## Requirement
Which of the lines below hold "fprintf"? Please return each one.
(Extracted data Opens)
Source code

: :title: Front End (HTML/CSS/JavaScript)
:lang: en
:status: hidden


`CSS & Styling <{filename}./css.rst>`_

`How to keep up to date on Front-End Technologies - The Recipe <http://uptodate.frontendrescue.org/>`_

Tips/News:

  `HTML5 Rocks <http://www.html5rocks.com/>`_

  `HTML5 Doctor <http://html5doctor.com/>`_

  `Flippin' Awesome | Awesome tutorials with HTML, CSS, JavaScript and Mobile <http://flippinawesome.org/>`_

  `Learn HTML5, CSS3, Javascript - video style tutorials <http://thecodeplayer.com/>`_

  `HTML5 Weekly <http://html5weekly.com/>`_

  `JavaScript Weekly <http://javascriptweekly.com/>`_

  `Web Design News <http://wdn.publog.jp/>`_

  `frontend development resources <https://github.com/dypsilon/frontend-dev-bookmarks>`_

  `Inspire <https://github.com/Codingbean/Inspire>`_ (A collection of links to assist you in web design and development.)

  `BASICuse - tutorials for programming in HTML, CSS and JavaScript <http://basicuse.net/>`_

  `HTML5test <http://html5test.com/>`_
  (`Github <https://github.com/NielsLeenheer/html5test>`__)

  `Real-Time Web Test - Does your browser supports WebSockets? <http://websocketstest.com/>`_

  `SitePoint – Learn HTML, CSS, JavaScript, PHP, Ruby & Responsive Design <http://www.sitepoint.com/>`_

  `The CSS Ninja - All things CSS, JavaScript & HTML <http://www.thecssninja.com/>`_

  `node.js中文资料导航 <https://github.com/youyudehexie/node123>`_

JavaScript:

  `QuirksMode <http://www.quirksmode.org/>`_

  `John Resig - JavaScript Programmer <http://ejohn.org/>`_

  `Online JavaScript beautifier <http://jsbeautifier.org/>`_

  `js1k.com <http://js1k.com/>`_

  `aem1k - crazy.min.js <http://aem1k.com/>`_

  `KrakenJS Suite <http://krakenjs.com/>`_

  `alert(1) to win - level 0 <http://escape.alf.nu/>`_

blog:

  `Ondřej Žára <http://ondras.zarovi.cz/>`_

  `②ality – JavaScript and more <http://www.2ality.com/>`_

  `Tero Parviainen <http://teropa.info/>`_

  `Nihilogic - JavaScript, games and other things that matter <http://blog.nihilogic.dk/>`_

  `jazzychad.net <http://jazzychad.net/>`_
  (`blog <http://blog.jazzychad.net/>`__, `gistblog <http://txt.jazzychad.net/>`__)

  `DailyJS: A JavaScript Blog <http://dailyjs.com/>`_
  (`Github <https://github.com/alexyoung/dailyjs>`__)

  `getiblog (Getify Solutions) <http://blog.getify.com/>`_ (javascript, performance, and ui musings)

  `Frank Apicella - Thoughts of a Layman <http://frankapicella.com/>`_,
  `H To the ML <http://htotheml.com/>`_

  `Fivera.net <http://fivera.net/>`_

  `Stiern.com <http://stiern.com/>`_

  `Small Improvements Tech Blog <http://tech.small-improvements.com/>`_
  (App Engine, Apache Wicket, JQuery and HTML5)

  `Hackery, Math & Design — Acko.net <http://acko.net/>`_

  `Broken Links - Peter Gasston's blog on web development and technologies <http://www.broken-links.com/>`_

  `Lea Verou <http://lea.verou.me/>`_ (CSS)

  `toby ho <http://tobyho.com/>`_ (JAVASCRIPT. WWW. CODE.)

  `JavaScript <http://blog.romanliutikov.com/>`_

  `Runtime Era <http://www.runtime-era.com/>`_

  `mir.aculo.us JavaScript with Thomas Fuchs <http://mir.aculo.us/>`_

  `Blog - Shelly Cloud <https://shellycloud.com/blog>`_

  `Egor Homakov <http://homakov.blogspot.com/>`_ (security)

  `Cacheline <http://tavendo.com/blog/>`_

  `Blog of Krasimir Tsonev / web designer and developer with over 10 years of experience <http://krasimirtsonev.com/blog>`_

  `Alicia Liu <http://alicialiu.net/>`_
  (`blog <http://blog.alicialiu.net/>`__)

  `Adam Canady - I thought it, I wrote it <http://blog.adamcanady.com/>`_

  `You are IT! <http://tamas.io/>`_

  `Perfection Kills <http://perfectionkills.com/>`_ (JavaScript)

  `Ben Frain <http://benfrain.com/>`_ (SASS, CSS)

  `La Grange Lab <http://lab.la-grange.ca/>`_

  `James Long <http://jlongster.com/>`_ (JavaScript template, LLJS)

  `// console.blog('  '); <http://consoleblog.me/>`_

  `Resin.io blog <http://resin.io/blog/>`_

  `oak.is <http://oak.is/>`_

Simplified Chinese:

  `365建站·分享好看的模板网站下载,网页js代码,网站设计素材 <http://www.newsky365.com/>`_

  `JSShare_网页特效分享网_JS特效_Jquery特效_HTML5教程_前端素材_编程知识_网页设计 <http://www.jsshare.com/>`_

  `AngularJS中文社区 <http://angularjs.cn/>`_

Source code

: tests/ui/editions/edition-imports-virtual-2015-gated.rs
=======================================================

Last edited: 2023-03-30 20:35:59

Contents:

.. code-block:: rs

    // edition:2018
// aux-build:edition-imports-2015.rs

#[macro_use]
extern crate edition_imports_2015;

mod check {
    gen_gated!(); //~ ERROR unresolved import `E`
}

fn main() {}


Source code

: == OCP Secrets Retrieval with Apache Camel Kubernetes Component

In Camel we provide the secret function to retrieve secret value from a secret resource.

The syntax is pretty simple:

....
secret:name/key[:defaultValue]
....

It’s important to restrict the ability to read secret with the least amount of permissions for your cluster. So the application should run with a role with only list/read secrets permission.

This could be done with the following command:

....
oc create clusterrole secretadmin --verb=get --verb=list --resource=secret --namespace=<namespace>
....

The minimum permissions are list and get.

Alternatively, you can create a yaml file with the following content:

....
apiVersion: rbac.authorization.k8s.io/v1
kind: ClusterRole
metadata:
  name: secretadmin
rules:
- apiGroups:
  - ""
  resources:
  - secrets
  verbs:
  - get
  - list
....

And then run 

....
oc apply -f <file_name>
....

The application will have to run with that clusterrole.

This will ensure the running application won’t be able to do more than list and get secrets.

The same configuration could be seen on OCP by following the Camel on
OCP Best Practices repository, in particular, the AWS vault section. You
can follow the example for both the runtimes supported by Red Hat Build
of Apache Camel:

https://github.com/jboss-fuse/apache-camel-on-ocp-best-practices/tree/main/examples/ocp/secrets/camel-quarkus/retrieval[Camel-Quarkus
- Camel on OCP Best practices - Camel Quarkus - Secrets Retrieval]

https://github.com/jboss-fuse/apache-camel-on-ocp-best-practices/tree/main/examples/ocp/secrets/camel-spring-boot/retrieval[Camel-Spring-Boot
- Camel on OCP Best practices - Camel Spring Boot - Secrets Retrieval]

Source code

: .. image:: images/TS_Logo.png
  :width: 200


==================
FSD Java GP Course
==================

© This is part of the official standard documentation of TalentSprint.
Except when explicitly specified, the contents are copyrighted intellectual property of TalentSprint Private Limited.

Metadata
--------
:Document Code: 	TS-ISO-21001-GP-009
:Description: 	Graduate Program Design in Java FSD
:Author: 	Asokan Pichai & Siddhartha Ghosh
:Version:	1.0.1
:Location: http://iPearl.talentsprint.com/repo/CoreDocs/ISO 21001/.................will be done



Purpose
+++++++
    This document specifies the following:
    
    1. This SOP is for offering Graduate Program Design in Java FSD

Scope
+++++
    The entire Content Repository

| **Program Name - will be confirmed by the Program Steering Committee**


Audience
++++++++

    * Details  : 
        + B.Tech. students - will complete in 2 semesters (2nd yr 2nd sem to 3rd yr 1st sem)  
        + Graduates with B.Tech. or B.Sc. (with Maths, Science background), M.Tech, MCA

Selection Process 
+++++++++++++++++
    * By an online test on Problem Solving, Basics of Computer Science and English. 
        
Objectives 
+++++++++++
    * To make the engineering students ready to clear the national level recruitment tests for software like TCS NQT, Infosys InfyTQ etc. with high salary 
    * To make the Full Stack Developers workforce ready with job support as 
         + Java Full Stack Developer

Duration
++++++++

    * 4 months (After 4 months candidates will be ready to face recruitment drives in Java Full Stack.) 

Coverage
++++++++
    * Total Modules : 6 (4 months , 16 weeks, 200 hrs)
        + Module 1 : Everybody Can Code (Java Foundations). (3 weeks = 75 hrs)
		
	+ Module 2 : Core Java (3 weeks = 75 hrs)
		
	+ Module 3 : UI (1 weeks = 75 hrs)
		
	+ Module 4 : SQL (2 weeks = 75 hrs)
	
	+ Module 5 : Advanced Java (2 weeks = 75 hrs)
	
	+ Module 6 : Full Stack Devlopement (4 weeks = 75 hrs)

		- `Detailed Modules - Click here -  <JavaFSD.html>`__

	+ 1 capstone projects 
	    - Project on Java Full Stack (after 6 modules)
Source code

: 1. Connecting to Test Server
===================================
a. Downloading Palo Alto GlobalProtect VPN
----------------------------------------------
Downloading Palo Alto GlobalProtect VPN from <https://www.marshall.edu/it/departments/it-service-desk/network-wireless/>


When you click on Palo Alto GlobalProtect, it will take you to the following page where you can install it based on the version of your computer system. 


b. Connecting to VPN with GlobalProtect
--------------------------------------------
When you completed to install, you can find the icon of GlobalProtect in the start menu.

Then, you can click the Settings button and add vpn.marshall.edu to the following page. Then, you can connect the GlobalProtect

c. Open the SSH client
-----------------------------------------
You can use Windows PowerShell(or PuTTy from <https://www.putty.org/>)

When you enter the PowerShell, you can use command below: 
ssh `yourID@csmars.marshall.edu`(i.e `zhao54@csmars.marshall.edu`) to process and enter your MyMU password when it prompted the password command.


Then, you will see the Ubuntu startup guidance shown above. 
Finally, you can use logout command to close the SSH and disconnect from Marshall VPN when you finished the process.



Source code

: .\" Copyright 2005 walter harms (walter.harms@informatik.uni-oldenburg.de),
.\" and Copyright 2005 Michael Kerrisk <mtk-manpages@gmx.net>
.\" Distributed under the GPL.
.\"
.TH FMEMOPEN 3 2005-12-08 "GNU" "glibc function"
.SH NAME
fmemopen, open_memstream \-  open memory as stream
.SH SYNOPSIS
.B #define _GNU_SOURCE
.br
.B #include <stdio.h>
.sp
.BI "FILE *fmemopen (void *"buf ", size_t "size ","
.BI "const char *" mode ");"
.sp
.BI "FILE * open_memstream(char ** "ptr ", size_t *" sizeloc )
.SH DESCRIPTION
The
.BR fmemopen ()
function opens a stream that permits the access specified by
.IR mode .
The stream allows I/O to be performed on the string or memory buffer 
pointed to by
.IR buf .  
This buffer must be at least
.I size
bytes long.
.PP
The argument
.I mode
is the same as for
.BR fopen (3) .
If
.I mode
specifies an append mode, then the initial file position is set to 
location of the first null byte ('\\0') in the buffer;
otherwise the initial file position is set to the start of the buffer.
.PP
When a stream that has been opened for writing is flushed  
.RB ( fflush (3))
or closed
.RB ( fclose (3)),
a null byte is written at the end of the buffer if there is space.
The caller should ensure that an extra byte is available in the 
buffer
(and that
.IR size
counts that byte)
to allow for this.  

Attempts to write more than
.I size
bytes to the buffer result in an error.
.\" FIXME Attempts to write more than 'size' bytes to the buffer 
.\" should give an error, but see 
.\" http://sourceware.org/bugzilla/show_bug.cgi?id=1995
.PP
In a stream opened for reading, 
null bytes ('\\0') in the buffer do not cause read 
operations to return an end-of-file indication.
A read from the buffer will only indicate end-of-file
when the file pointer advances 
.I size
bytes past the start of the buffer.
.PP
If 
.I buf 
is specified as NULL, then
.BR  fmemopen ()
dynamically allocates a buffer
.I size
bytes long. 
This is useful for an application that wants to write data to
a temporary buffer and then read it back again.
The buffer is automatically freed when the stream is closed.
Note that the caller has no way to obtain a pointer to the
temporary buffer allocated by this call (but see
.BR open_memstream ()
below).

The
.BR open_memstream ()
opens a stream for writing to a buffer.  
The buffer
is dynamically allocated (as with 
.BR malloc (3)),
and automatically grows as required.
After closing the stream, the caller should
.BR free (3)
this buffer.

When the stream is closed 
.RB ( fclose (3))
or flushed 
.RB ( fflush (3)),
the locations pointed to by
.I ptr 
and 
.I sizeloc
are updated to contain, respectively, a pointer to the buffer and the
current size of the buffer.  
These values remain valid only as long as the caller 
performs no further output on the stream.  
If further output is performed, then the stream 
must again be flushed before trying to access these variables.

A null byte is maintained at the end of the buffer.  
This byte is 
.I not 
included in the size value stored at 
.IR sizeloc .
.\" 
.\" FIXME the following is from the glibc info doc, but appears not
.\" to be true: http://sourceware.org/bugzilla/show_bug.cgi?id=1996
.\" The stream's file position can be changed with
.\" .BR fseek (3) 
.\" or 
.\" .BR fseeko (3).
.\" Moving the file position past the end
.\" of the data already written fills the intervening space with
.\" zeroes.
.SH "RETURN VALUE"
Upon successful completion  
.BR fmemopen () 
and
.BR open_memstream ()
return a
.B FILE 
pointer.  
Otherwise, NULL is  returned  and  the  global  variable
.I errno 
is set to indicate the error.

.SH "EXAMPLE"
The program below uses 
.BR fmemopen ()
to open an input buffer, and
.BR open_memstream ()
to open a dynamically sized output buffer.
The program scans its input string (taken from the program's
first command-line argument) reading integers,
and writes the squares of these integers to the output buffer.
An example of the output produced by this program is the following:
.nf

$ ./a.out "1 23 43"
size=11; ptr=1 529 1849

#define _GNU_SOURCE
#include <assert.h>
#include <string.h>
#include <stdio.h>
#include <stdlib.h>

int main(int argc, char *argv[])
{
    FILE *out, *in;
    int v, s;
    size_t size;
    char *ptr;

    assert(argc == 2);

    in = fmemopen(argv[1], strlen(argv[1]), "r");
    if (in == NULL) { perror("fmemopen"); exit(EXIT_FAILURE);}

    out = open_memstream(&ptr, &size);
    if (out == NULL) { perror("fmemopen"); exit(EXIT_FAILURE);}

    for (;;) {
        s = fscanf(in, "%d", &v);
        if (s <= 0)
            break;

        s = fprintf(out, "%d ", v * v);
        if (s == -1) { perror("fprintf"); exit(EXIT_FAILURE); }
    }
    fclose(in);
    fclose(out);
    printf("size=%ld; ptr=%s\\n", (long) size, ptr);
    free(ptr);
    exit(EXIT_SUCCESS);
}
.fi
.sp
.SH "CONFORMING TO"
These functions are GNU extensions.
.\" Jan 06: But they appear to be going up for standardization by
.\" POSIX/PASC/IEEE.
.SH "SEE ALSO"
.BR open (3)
(Extracted data Closes)
## Output for this exercise
        s = fprintf(out, "%d ", v * v);
        if (s == -1) { perror("fprintf"); exit(EXIT_FAILURE); }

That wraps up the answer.